Will 2012 be The Year of Text Analytics?
But wait. Wasn’t 2011 — weren’t 2010 and a few years before that — for those in the know? I think so, and I think 2012 will keep up the pace, seeing the text technologies and solutions adopted, directly and indirectly (embedded in applications) by significantly more users than ever before.
The question originated with my friend Tom Anderson, who collected and published responses from a variety of industry figures to his Next Generation Market Research blog. I was late in answering myself. Tom will add my response, but I’ll also post directly here:
The easiest prediction to make with confidence about 2012 text analytics is continued strong market growth — my estimate is 25% on a base that likely topped $1 billion globally in 2011 — as uptake expands throughout the enterprise and as the technology becomes a must-have value-booster for broad-market survey, social/media analytics, and CRM platforms.
With less certainty: We may look back on 2012 as the Year of Question Answering, of the deployment IBM Watson/Apple Siri-type technologies to respond to enterprise and consumer information-access needs ranging from customer (self-)service to medical diagnosis, as a semanticized replacement for tired old search.
And there are signs, from market leaders such as SAP and IBM and from innovative start-ups alike, that 2012 will be the year of effective data fusion across database and text (a.k.a. “unstructured”) sources. Business can’t, won’t, wait for prescriptivist, rigid Semantic Web approaches but is instead applying analytics to the job, to discover the connections that make for truly rich data. You need analytics to operate in real time, to keep up with the data torrent. Many of those efforts will incorporate information mined from audio (speech), image, and video sources as a evolution from text analytics to content analytics picks up speed.
Check with me again a year from now and we’ll see how 2012 panned out!
3 thoughts on “Text Analytics in 2012”
We have a number of clients now that are asking for text analytics in conjunction with more standard sources of data. This is in the areas of surveillance, compliance, and data stream mining.

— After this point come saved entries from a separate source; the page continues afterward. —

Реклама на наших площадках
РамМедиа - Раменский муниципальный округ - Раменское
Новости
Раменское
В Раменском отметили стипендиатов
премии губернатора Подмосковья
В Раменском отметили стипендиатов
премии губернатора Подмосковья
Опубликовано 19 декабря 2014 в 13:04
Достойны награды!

Although text analytics is far more common in High Frequency Trading than the general public has ever known or even assumed, this is really the first time I’ve personally seen so many ideas being generated for it’s application in Capital Markets.
Great post. I work for a company called Dedoose (www.dedoose.com), and as researchers we provide online tools to help other researchers (academic and market research alike) organize and analyze their data. The two researchers that started the company did so because at the time, there was no software that existed for unstructured analysis of mixed methods data (text based qualitative analysis and quantitative analysis combined). We have seen tremendous growth in the number of our users employing the mixed methods approach to their text analysis. This is especially true when it comes to sentiment weighting. Dedoose allows users to excerpt and code their interviews/content and then apply a weight to the code so that they have a quantifiable level of analysis in addition to their code tree. 2011, 2012…now 2013 it will continue to be about efficiency – but also about collaboration. Thanks for the post!